- Nie. Zawsze są pytania, ale to normalne. Po każdym meczu dokonujemy ocen. Gdybyśmy pokonali Lechię, nie rozmawialibyśmy w ten sposób. Gdyby Kew Jaliens nie doznał kontuzji w końcówce meczu z APOEL-em, prawdopodobnie bylibyśmy teraz w Lidze Mistrzów. Gdyby został on na boisku, dałbym następnego obrońcę, zamknęlibyśmy się szczelnie i przetrwalibyśmy z wynikiem 1:2. Czy byłoby to zasłużone? Nie sądzę. A teraz wygląda na to, że mecze w Lidze Europejskiej dadzą nam więcej niż Liga Mistrzów. Więcej się nauczymy.
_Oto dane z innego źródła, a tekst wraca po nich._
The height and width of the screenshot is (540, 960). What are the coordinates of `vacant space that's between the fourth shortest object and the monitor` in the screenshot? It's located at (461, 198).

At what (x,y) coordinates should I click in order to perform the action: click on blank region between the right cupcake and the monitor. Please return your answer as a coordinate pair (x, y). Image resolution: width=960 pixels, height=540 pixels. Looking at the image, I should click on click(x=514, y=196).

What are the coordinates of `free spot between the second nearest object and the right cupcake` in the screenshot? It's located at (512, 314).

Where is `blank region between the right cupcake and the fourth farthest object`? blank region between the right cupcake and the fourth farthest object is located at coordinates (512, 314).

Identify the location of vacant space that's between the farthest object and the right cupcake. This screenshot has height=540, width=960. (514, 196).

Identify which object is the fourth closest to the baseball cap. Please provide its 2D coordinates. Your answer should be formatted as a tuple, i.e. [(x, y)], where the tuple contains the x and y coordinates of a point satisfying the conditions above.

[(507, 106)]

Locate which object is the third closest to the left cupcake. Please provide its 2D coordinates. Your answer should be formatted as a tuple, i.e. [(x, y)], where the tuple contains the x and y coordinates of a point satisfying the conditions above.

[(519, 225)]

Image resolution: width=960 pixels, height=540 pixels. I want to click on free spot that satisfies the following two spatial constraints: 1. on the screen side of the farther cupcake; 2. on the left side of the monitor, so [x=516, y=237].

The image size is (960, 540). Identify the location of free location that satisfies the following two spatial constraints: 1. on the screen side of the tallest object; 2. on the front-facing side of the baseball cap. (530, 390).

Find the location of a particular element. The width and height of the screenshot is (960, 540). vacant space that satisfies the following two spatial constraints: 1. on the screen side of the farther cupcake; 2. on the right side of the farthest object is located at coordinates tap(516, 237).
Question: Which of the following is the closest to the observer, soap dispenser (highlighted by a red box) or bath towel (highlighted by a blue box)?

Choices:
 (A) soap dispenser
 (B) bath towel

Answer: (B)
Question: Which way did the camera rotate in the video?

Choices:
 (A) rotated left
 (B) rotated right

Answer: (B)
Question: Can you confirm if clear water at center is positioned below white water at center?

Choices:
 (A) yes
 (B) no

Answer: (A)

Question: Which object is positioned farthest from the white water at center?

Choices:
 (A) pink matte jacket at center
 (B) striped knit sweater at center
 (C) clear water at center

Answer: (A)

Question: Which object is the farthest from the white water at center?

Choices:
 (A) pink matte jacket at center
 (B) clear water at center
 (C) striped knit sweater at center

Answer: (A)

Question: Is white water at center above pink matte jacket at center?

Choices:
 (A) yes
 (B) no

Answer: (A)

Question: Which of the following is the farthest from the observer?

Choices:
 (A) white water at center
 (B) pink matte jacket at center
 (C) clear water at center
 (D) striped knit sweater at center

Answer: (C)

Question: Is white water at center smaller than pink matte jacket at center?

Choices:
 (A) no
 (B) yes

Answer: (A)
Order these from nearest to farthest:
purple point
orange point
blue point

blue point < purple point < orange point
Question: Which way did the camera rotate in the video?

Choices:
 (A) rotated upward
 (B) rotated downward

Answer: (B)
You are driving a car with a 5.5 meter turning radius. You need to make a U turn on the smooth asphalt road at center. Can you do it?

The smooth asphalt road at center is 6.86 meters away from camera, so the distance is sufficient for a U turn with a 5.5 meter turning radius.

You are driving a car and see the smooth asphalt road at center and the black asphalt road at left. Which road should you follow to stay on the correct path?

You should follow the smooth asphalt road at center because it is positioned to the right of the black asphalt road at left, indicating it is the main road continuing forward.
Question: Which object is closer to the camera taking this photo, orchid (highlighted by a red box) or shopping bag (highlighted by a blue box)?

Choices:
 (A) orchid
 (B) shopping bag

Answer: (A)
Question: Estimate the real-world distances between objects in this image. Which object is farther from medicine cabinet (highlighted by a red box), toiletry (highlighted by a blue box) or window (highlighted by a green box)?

Gdybyśmy przegrali wszystkie 6 spotkań w Lidze Mistrzów, ile byśmy się nauczyli? Proszę mnie źle nie zrozumieć. W każdej sytuacji wolałbym Ligę Mistrzów! My ślepo w nią szliśmy, byliśmy nastawieni wyłącznie na wynik, ale takie nastawienie w dłuższej perspektywie nie jest dobre. Zapominasz, jak chcesz się rozwijać - powiedział w rozmowie z Przeglądem Sportowym Robert Maaskant, trener Wisły.
Holenderski szkoleniowiec dodał, że nie jest to największy kryzys w grze Białej Gwiazdy za jego kadencji.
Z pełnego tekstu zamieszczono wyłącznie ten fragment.